I forced myself to engage with false wit, throwing in appropriate responses at the right intervals—"You're too kind," "I live to entertain," and "Natural talent, really"—while my mind raced through our options with increasing desperation.
Denying Oberen the money would result in immediate eviction, so that was completely off the table. Julius had made his position clear, and I'd just committed to finding a solution that let us keep the theater, which meant compliance—at least on the surface—was the only path forward in this regard.
The next option I considered would be fighting my way out of it—to simply overpower Oberen and his guards, take back our gold by force, and deal with the consequences later.
But then I glanced at the two Velvets who were still methodically hauling crates toward the door, their movements efficient and unhurried, and I froze.
No. That wouldn't work either.
These weren't just slaves—they were trained killers. Professionals who'd spent years honing their capabilities until violence became an art form they'd mastered completely.
I'd barely managed to land a single hit on Iskanda during our training sessions, and she'd been going easy on me. Fighting Velvets who were actively trying to kill us? That wasn't a fight. That was suicide with extra steps.
And even if I could rally everyone else to band together in some kind of desperate last stand, it would put them all in grave danger I wasn't willing to risk. Felix, Nara, Willow, Julius, Brutus, the various crew members drinking wine and trying to pretend they weren't witnessing their new employer's complete destruction—none of them deserved to die because I'd made a terrible decision.
And so my third option would be to negotiate—find some angle, some leverage that would make Oberen reconsider his position or at least reduce his demands to something manageable.
But negotiate from what position, exactly? Oberen held all the leverage, had us completely cornered, and he knew it. Negotiation required some kind of mutual benefit or threat, and I could offer neither right now.
For a second I thought about Mavus—that mysterious clown-faced crime lord who'd been helping Julius, who'd mentioned having business with Director Thalen, who clearly had resources and connections we couldn't match. But no.

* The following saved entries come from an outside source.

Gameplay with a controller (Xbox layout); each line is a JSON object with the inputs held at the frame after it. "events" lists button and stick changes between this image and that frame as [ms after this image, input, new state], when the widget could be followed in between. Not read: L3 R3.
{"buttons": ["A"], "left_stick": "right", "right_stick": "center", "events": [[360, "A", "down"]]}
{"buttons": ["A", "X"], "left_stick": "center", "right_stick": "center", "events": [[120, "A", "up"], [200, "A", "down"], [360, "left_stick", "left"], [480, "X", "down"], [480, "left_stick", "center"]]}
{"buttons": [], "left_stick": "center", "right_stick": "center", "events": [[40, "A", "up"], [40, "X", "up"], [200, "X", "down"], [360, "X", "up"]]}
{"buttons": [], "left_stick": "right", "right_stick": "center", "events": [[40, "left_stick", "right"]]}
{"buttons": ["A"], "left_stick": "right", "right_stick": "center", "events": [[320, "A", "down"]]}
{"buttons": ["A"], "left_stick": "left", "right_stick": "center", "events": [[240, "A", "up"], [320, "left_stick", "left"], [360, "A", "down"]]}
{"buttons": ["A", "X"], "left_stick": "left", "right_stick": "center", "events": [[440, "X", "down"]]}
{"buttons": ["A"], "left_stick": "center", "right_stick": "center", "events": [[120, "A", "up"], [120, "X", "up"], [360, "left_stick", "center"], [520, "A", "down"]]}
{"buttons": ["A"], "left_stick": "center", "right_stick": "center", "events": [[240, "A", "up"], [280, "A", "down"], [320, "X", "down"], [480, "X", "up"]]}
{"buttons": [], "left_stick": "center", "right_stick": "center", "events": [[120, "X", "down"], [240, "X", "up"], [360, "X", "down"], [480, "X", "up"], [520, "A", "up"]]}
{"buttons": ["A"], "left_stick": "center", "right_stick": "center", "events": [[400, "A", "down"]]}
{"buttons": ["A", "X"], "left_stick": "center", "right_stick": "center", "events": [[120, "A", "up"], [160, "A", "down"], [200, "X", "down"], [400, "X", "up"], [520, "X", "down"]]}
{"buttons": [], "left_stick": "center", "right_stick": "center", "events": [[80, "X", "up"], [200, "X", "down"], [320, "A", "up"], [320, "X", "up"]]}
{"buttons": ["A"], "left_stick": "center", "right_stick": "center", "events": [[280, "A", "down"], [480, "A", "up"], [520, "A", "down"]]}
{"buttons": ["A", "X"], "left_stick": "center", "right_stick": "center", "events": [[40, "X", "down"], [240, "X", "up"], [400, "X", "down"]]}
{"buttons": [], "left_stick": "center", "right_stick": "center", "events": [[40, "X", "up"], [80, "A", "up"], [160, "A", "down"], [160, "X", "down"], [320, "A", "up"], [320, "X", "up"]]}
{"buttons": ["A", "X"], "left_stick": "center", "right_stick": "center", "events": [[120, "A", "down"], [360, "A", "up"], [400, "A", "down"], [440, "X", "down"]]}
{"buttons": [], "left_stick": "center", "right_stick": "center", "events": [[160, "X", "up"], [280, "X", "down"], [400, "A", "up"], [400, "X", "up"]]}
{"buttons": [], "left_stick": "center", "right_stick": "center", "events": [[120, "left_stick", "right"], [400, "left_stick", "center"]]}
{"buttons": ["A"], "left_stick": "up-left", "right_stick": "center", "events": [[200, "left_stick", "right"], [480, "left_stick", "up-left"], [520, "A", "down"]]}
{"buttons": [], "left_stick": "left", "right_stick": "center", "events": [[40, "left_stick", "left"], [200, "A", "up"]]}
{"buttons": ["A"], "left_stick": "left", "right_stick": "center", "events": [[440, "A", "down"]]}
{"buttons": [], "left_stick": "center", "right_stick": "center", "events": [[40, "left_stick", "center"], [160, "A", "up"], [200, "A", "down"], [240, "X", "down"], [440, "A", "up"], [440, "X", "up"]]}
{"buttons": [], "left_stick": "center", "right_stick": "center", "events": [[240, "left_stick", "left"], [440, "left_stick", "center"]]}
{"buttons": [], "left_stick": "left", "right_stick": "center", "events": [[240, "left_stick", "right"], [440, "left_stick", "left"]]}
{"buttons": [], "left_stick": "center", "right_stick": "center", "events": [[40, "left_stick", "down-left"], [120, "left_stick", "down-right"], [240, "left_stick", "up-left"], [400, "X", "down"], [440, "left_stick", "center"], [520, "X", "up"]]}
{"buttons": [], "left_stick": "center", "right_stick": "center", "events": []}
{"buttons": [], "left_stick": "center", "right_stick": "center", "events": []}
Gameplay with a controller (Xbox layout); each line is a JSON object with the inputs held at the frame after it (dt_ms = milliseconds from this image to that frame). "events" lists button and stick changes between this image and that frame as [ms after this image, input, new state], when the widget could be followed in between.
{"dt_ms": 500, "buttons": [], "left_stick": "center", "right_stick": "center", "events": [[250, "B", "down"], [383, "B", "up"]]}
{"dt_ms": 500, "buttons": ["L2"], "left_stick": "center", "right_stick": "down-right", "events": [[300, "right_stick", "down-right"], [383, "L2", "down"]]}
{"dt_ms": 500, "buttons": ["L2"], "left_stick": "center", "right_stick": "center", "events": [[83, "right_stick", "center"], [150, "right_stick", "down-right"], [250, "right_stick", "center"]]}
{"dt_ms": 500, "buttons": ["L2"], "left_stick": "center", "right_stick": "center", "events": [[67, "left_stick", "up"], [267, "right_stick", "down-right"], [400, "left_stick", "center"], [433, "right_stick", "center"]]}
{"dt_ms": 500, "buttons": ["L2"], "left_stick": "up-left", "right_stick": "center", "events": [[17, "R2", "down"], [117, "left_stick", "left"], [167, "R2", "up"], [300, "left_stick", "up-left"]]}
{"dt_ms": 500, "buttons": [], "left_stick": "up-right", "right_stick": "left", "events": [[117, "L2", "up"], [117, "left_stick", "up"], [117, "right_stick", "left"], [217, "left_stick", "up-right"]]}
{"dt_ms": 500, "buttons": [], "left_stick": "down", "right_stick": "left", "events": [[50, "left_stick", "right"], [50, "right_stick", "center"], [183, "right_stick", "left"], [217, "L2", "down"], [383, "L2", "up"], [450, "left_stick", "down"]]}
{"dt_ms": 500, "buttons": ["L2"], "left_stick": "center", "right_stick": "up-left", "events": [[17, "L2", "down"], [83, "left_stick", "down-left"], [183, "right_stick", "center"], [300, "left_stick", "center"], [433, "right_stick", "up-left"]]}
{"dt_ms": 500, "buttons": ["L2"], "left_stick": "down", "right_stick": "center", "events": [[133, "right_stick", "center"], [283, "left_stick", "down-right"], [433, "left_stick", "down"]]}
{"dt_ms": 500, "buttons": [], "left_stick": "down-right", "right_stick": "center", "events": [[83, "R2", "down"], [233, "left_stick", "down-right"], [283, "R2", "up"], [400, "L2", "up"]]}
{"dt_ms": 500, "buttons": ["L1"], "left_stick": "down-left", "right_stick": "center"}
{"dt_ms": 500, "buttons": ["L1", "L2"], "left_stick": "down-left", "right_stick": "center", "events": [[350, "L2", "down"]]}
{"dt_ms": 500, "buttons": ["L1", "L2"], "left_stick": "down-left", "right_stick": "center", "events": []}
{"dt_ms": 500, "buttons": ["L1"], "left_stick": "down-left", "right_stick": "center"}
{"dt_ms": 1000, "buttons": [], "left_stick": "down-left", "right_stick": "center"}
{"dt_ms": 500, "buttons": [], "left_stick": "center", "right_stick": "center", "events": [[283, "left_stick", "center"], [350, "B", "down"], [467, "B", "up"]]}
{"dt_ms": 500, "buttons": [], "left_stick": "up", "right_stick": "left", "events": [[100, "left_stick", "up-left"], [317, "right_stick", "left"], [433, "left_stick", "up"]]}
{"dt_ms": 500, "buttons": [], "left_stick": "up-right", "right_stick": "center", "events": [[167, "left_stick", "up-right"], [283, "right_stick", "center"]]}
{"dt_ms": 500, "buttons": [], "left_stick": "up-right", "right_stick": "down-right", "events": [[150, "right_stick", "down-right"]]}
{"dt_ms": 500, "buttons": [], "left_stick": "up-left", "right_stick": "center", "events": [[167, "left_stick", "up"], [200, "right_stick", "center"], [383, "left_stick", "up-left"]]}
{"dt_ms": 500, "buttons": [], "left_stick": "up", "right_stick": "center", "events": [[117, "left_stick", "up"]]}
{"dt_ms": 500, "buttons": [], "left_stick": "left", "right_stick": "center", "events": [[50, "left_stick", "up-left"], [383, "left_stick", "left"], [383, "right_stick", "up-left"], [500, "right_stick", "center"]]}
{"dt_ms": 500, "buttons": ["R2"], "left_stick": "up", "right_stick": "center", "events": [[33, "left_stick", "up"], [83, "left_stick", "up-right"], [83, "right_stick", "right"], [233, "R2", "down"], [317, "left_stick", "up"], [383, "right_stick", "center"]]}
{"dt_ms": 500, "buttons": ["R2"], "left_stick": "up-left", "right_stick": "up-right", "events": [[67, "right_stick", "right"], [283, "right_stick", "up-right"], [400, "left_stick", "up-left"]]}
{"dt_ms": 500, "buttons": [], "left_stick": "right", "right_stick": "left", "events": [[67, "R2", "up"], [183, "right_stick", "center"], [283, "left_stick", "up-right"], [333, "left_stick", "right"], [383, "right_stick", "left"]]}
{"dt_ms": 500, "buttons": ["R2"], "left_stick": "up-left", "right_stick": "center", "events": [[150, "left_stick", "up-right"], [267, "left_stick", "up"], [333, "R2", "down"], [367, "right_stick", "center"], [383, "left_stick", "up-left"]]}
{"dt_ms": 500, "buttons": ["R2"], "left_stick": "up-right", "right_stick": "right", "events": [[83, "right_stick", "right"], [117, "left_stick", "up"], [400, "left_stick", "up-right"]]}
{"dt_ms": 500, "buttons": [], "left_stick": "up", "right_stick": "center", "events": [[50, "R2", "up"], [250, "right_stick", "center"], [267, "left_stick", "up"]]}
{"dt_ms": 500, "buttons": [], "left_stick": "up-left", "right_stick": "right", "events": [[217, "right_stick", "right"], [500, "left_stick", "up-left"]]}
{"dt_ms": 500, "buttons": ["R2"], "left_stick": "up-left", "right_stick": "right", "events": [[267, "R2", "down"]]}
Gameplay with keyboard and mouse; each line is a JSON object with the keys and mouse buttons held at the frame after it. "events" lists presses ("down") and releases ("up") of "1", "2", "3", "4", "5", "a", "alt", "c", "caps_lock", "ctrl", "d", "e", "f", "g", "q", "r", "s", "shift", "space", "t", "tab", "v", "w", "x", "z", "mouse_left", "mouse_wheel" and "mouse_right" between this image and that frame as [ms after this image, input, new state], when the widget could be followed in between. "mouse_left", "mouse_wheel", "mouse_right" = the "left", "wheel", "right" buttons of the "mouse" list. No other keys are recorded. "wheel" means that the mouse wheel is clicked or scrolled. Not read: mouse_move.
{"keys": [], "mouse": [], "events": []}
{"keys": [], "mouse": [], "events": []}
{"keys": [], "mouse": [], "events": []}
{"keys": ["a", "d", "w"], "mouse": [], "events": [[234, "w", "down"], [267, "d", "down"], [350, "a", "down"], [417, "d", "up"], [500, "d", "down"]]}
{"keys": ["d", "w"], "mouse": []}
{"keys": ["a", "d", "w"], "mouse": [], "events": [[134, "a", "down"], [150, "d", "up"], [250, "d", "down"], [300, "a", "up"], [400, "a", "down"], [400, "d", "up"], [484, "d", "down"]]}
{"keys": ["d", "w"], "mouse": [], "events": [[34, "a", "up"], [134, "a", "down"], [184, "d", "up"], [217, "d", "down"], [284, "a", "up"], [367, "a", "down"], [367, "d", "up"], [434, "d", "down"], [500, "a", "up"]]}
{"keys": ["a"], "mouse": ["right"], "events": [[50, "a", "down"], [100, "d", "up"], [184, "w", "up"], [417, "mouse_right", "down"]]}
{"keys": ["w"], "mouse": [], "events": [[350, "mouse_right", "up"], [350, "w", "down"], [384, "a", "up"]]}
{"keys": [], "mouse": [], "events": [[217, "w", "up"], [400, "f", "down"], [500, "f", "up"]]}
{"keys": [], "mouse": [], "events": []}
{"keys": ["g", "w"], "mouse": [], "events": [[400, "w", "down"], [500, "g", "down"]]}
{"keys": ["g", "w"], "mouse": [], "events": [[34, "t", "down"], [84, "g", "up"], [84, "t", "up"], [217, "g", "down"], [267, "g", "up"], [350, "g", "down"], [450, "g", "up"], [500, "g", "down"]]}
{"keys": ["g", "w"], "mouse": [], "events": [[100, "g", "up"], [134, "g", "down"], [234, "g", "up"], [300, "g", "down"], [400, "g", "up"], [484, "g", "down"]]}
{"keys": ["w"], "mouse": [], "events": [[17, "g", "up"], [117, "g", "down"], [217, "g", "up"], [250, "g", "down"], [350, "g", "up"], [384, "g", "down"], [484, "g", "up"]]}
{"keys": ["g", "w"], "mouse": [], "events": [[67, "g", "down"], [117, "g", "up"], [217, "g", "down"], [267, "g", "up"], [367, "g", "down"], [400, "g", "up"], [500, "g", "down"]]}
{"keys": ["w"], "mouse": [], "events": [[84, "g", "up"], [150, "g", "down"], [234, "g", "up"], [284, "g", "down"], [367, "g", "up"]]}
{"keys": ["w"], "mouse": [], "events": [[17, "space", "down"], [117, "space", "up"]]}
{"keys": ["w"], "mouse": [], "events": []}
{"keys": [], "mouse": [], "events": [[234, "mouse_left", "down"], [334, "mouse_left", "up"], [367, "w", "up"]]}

He'd been gone ever since we'd left for the hot springs, had specifically mentioned having "important business" to attend to that couldn't wait. Even if I could somehow contact him—and I had no idea how—there was no guarantee he'd intervene, and asking for help would just put us in debt to yet another powerful person with unclear motivations.
In the end, I was at a complete loss for what to do. Every option I considered dead-ended in disaster, every path forward seemed blocked by obstacles I couldn't overcome, and the clock was ticking down on a deadline measured in the time it took to carry crates out a door.